In a review of Lenovo’s North American quarter from a channel perspective, Chris Frey also talked channel growth, tablets and PCs, and why we are still waiting on the new North American mobility strategy.
Lenovo reported strong results for its third quarter, with a 31 per cent quarterly revenue increase that beat analyst expectations. Their server business did exceptionally well, as the integration of the x86 business from IBM began last April. The company also expects that business to improve, as the integration nears its completion.
“In our channel server business, this was our best ThinkServer quarter ever, with 160 per cent growth year on year,” said Chris Frey. VP and GM for Lenovo’s North America Commercial Business. “In terms of our total server business, ThinkServer and System X combined had their highest share ever through the channel.
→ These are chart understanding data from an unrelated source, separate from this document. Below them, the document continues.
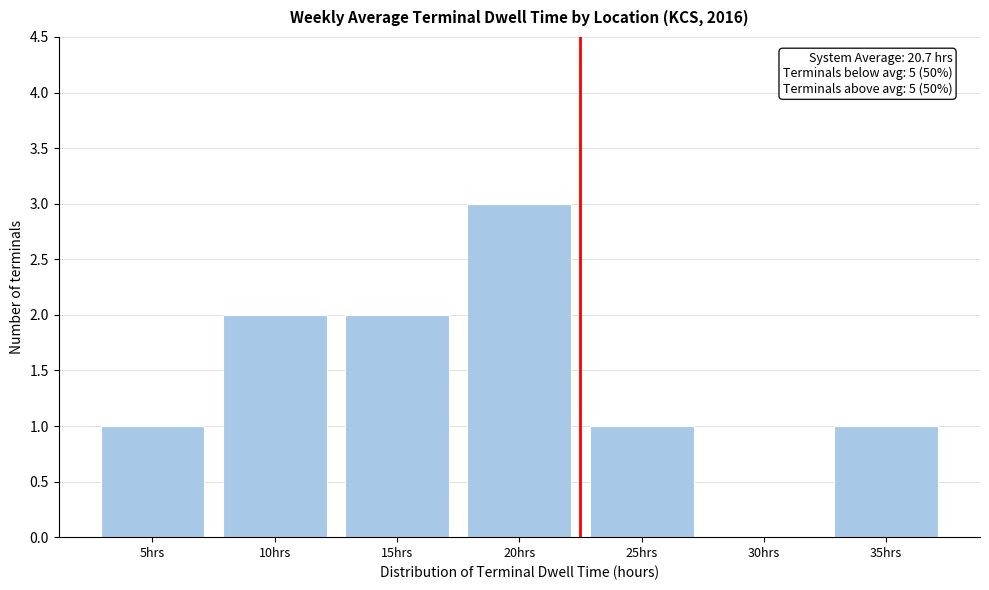

Reading left to right, transcribe all the data shown in this chart.

5hrs=1	10hrs=2	15hrs=2	20hrs=3	25hrs=1	30hrs=0	35hrs=1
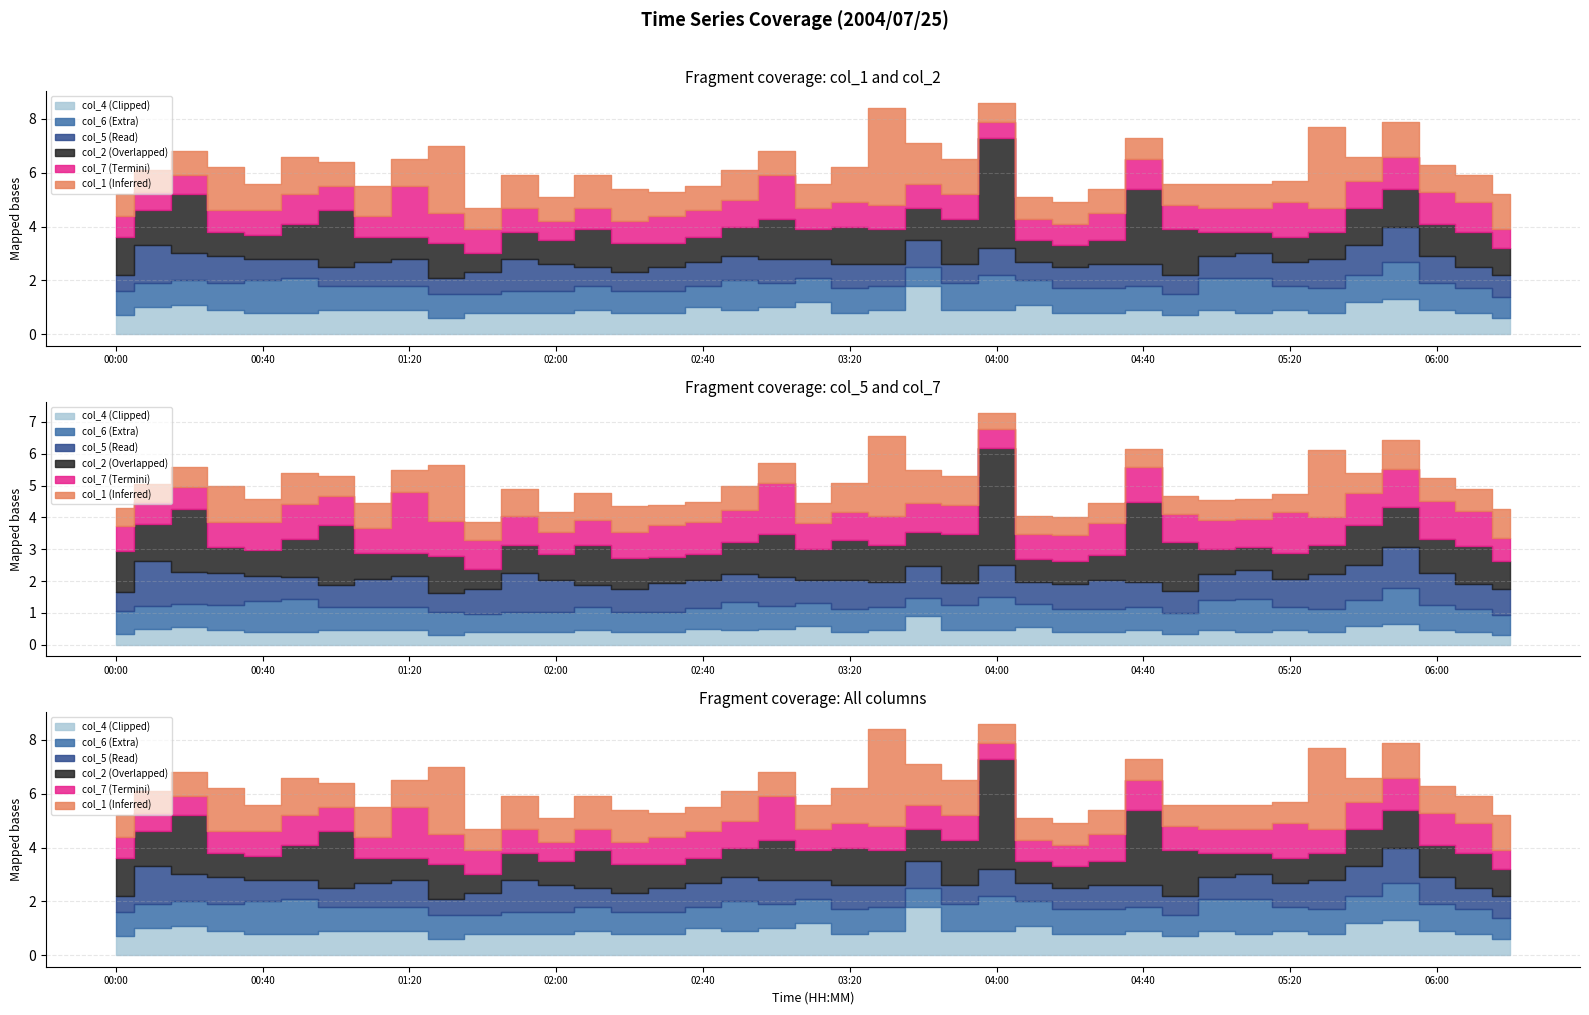

Reading left to right, extract all data points from this chart.

col_1: 0.8	0.8	0.9	1.6	1.0	1.4	0.9	1.1	1.0	2.5	0.8	1.2	0.9	1.2	1.2	0.9	0.9	1.1	0.9	0.9	1.3	3.6	1.5	1.3	0.7	0.8	0.8	0.9	0.8	0.8	0.9	0.9	0.8	3.0	0.9	1.3	1.0	1.0	1.3
col_2: 1.4	1.3	2.2	0.9	0.9	1.3	2.1	0.9	0.8	1.3	0.7	1.0	0.9	1.4	1.1	0.9	0.9	1.1	1.5	1.1	1.4	1.3	1.2	1.7	4.1	0.8	0.8	0.9	2.8	1.7	0.9	0.8	0.9	1.0	1.4	1.4	1.2	1.3	1.0
col_5: 0.6	1.4	1.0	1.0	0.8	0.7	0.7	0.9	1.0	0.6	0.8	1.2	1.0	0.7	0.7	0.9	0.9	0.9	0.9	0.7	0.9	0.8	1.0	0.7	1.0	0.7	0.8	0.9	0.8	0.7	0.8	0.9	0.9	1.1	1.1	1.3	1.0	0.8	0.8
col_7: 0.8	0.7	0.7	0.8	0.9	1.1	0.9	0.8	1.9	1.1	0.9	0.9	0.7	0.8	0.8	1.0	1.0	1.0	1.6	0.8	0.9	0.9	0.9	0.9	0.6	0.8	0.8	1.0	1.1	0.9	0.9	0.9	1.3	0.9	1.0	1.2	1.2	1.1	0.7
col_4: 0.7	1.0	1.1	0.9	0.8	0.8	0.9	0.9	0.9	0.6	0.8	0.8	0.8	0.9	0.8	0.8	1.0	0.9	1.0	1.2	0.8	0.9	1.8	0.9	0.9	1.1	0.8	0.8	0.9	0.7	0.9	0.8	0.9	0.8	1.2	1.3	0.9	0.8	0.6
col_6: 0.9	0.9	0.9	1.0	1.2	1.3	0.9	0.9	0.9	0.9	0.7	0.8	0.8	0.9	0.8	0.8	0.8	1.1	0.9	0.9	0.9	0.9	0.7	1.0	1.3	0.9	0.9	0.9	0.9	0.8	1.2	1.3	0.9	0.9	1.0	1.4	1.0	0.9	0.8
When I break those down into product categories, we were number one in tower sales through the channel, and number two in both rack and combined through the channel.”
Frey emphasized a theme he has stressed several times since the x86 acquisition, that the ThinkServer and x86 businesses will be run as ‘One Lenovo’, part of an approach that will see all servers and PCs treated as the same sales unit for organizational purposes.
“We want our partners to see us selling PCs and servers covered by one team, in one program,” he said. “We will still have same coverage model. We will just become more robust, with more feet on the street in front of customers and partners. We won’t have PC reps and server reps, just ‘One Lenovo,’ and the channel should expect one Lenovo rep calling on them.”
The integration of the server business is nearing completion.
“We are about 70 per cent done on the server integration as it relates to people, programs and partners,” Frey said. “We will be 100 done by the April 1 anniversary, which represents an acceleration of the original road map.”
Frey noted that, as Lenovo has strongly encouraged, more partners have been adding Lenovo servers to their offerings.
“We saw a 30 per cent increase in the number of partners reselling our combined server line, which represents both a nice recruiting effort and partners becoming more comfortable with the product line,” he said.
On the commercial mobility front, while the Motorola Mobility acquisition was finalized months ago, Frey said that the details of how this will work are still being hammered out.
“The delay here is that the mobility market has been changing, Frey said. “We want to create the right business model that does not complicate things for our customers and partners, and making sure this will be in place is still something we are putting together. We are still working on this with our [distribution and retail] partners, and as this matures, we will see what the coverage looks like.”
Frey said that PCs remain the foundation of Lenovo’s business – 65 per cent of their business last quarter globally compared to mobile at 24 per cent and servers at 9 per cent.
“PCs are our foundation, and we retained the number one PC position,” Frey said.
While IDC just reported a decline in tablet shipments, Frey said that had a marginal impact on Lenovo’s commercial business because Lenovo’s prime commercial commitment was to the PC.
“When the tablet frenzy was taking place, we never believed the tablet was going to replace the PC, that it was always just a complementary device,” Frey said. “We never really had a strong presence in the tablet market in the commercial channel, because we believed the PC was the product and that’s where we put our money and our innovation. We think with convertibles you can give people the same experience with one device. We believe this is the year the convertible device will have significant traction – a productivity device that also has a tablet experience.”
Frey indicated that Lenovo’s North American business, particularly its channel business, also posted strong results.
“In North America, we had another great quarter, grew faster than the market again, and now have a record share of 10.4 per cent,” he said. “85 per cent of the North American business is sold through the channel, and that hasn’t changed. We saw a 60 per cent increase in SMB though the channel, and picked up four points of share there. We also saw a 22 per cent increase in the number of partners reselling on a regular basis.”